_Problems to solve:_
(a) In the reviews of Tina Davidson's music, which saxophonist is praised for his playing in the Wolpe instrumentation of Lullaby?
(b) Return the part of the Tina Davidson reviews from "Tim Page, Newsday" up to and including "mute with indifference.", copied word for word.

_Source text:_
The Philadelphia Inquirer
"Tina Davidson's Cassandra Sings was more interesting. This is a solemn
ambitious work that begins with a wailing cadenza for the cello and
gradually builds into a knotty complexity. Eventually all devolves into
chaos...but the spare, beautiful choral-like melody that follows made for
an effective emotional climax."
Tim Page, Newsday
"Tina Davidson (Cassandra Sings) provides a transitional piece that bridges
the avant-garde with tradition. Her music builds to a climax of tremendous
richness, throwing out a soundscape that would seem to be much greater than
merely four instruments can produce. An extended coda achieves a
resolution of sublime dimensions."
Fanfare, 1994
"Tina Davidson's Cassandra Sings is the kind of piece you want to spend
some time with. The emotionally intense cello solo at the beginning, belts
out a message with a melody very much like a human voice bending under
strain and stress. The other instrument sit idly, mute with indifference.
Slowly, the other voices rise and overtake her message with dissent. The
second half of the piece is a lament. But the mournful music sends a
dramatic message -- one of hope. Musically the Philadelphia composer's
work has a masterly and sensitive command of texture and a wealth of
memorable melodies."
The Philadelphia Inquirer
"And the no-school school declared itself with Tina
Davidson's Lullaby, a gorgeously gentle pieces for variable
solo instrument -- in this case violin -- and an accompanying group what
wraps the solo lines in echoes and shadows."
St. Louis Post-Dispatch
"The increasingly prominent Philadelphia composer Tina Davidson was
represented by a sad, dreamy Lullaby, which may be performed by a wide
variety of different forces. It proved entirely successful in the Wolpe
instrumentation, with saxophonist Edward Golaszewski sounding particularly
beautiful in the vocally conceived melodic line."
Andrew Stiller, The
Philadelphia Inquirer
"Blood Memory: A Long Quiet After the Call for cello and orchestra is
deliciously lyrical, dominated by strings throughout most sections, almost
a cello concerto in feel, opening with a round, sensual cello solo. I kept
liking the piece more with each turn, 'til I fell in love with it."

Extracted page text data

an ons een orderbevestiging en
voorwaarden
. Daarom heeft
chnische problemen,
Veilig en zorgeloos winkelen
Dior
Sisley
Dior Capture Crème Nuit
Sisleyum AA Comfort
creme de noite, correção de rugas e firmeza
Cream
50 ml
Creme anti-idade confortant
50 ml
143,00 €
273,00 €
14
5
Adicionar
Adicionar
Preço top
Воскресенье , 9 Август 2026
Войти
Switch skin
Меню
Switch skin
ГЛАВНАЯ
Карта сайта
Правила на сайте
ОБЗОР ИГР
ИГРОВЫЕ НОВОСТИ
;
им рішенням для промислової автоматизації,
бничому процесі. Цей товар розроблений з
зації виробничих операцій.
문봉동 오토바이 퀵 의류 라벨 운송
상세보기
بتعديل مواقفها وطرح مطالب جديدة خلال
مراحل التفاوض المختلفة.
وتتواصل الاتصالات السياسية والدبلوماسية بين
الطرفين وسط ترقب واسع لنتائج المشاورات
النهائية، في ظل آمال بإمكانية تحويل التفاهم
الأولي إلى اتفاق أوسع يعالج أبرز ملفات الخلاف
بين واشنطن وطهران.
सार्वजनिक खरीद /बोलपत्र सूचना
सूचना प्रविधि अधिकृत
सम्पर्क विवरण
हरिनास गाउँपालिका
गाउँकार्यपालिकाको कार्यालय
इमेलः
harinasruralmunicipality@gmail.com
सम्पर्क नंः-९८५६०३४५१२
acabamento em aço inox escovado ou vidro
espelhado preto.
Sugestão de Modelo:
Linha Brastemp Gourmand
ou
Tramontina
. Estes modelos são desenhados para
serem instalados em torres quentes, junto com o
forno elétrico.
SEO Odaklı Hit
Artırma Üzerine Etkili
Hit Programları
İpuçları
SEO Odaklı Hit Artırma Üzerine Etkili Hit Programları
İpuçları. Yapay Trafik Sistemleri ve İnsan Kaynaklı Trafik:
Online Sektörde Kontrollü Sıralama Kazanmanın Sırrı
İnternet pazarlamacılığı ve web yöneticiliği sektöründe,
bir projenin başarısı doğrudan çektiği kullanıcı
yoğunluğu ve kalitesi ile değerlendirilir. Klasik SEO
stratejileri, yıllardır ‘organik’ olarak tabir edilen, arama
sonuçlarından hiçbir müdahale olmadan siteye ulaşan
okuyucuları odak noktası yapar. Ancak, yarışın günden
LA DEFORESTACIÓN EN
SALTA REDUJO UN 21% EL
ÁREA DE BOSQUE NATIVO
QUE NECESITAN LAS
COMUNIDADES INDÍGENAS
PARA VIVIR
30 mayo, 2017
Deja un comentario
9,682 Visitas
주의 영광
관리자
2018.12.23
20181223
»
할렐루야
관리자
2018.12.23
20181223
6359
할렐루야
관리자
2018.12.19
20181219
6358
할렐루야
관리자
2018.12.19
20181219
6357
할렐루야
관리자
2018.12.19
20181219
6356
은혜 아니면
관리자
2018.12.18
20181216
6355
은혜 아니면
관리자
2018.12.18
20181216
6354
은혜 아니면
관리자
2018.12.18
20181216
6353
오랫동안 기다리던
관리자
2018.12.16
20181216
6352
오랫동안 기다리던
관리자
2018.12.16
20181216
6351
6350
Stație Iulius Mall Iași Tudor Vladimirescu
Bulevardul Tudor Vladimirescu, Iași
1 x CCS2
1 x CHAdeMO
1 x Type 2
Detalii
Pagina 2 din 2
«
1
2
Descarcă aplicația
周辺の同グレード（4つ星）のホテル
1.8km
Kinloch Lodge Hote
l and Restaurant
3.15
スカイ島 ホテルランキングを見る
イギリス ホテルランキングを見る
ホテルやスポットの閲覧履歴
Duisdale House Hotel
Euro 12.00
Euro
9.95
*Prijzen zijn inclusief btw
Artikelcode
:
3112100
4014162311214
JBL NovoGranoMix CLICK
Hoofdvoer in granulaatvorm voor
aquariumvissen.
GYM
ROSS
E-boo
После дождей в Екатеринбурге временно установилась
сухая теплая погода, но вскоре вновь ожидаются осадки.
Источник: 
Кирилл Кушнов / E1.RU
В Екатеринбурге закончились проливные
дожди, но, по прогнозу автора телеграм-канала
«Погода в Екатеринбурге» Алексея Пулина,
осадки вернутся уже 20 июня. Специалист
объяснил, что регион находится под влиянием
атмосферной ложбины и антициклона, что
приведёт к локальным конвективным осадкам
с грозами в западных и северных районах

_Results by task:_
(a) Edward Golaszewski

(b)
Tim Page, Newsday
"Tina Davidson (Cassandra Sings) provides a transitional piece that bridges
the avant-garde with tradition. Her music builds to a climax of tremendous
richness, throwing out a soundscape that would seem to be much greater than
merely four instruments can produce. An extended coda achieves a
resolution of sublime dimensions."
Fanfare, 1994
"Tina Davidson's Cassandra Sings is the kind of piece you want to spend
some time with. The emotionally intense cello solo at the beginning, belts
out a message with a melody very much like a human voice bending under
strain and stress. The other instrument sit idly, mute with indifference.